Por primera vez, Rusia y China realizaron un patrullaje submarino coordinado en la región de Asia-Pacífico. El comunicado oficial, difundido por la Flota del Pacífico rusa el pasado 27 de agosto, confirmó que el submarino diésel-eléctrico Vóljov navegó junto a una unidad de la Armada del Ejército Popular de Liberación de China en una misión conjunta bajo el mar del Japón y el mar de China Oriental.
Una operación bajo el silencio del océano

El mensaje fue conciso, pero su significado no pasó inadvertido: dos potencias nucleares, unidas en una operación real de patrullaje, no un simple ejercicio. Según el reporte, ambas naves completaron las tareas asignadas y regresaron a sus bases tras recorrer más de 2.000 millas náuticas, acompañadas por la corbeta Gromki y el buque de apoyo Foti Krilov.
El Vóljov, en servicio desde 2020, es un submarino moderno con autonomía de 45 días y capacidad para lanzar misiles Kalibr, diseñados para operaciones de largo alcance. Su participación en un operativo compartido con la flota china confirma un salto cualitativo en la cooperación naval de ambos países: no se trata ya de ejercicios diplomáticos, sino de interoperabilidad militar real.
Bombarderos en el aire, submarinos bajo el mar
Mientras las naves surcaban las profundidades del Pacífico, los cielos también se llenaban de señales. La semana anterior al anuncio, bombarderos estratégicos rusos Tu-95MS, capaces de portar misiles nucleares, realizaron vuelos de patrullaje sobre aguas neutrales del mar de Japón.
Según el Ministerio de Defensa de Rusia, el operativo —con más de seis horas de duración— contó con el respaldo de cazas Su-35 y Su-30SM y fue presentado como “entrenamiento planificado”. Sin embargo, las imágenes difundidas en Telegram mostraban una clara intención simbólica: demostrar presencia, coordinación y capacidad de respuesta conjunta en una región considerada clave para el equilibrio militar mundial.
Japón y Corea del Sur, ambos aliados de Estados Unidos, monitorearon los movimientos desde el aire y emitieron alertas preventivas. En Washington, los analistas del Pentágono interpretaron la maniobra como un “ensayo estratégico” del nuevo bloque euroasiático, un gesto que busca mostrar músculo frente a la expansión militar estadounidense en el Indo-Pacífico.
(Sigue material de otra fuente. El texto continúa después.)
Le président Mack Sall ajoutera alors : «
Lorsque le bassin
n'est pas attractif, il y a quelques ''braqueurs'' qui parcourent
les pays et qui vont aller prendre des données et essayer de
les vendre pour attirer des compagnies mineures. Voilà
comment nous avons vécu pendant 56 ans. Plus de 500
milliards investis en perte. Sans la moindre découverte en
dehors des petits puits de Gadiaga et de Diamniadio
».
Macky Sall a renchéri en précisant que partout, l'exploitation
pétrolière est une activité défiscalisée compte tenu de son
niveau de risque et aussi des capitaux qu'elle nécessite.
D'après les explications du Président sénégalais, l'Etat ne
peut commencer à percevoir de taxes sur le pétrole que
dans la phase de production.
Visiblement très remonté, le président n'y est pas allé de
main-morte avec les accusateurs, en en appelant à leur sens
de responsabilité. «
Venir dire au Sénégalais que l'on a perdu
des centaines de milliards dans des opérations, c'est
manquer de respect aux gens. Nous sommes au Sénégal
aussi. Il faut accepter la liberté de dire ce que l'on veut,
De los ejercicios a la alianza operativa

Las maniobras fueron precedidas por el ejercicio “Interacción Marítima – 2025”, desarrollado en aguas del mar de Japón. En ese escenario, Rusia y China realizaron operaciones conjuntas de búsqueda, rescate y defensa aérea. Pero lo ocurrido en agosto representa un paso más allá: una patrulla coordinada de submarinos supone compartir rutas, protocolos de comunicación y tácticas operacionales, elementos reservados solo a socios de máxima confianza.
Para Moscú, el mensaje es político y práctico: tras las sanciones occidentales y el aislamiento derivado de la guerra en Ucrania, el Pacífico se convierte en su nuevo frente de influencia. Para Pekín, la cooperación refuerza su dominio regional en un contexto de creciente tensión con Estados Unidos por Taiwán y el mar del Sur de China.
La alianza no es formal, pero se comporta como tal. Ambas potencias han incrementado sus ejercicios conjuntos, intercambian tecnología naval y participan en foros militares paralelos a la OTAN. La coordinación en Asia-Pacífico ya incluye misiones aéreas, patrullajes marítimos y simulaciones de defensa antimisiles.
Un tablero que vuelve a dividirse
Los analistas occidentales lo califican como el mayor acercamiento militar entre Rusia y China desde la Guerra Fría. No se trata de un pacto firmado, sino de una sinergia sostenida por conveniencia y por desafío. Ambos países comparten un interés común: contrarrestar la influencia de Estados Unidos en el Pacífico y en Eurasia.
La presencia simultánea de submarinos rusos y chinos bajo las mismas aguas —y de bombarderos cruzando el mismo cielo— no es solo un gesto diplomático. Es un ensayo de disuasión, una advertencia de que el poder naval global ya no pertenece a un solo bloque.
El mensaje, aunque no se pronuncie, es inequívoco: la nueva frontera de la rivalidad mundial ya se dibuja en el océano Pacífico.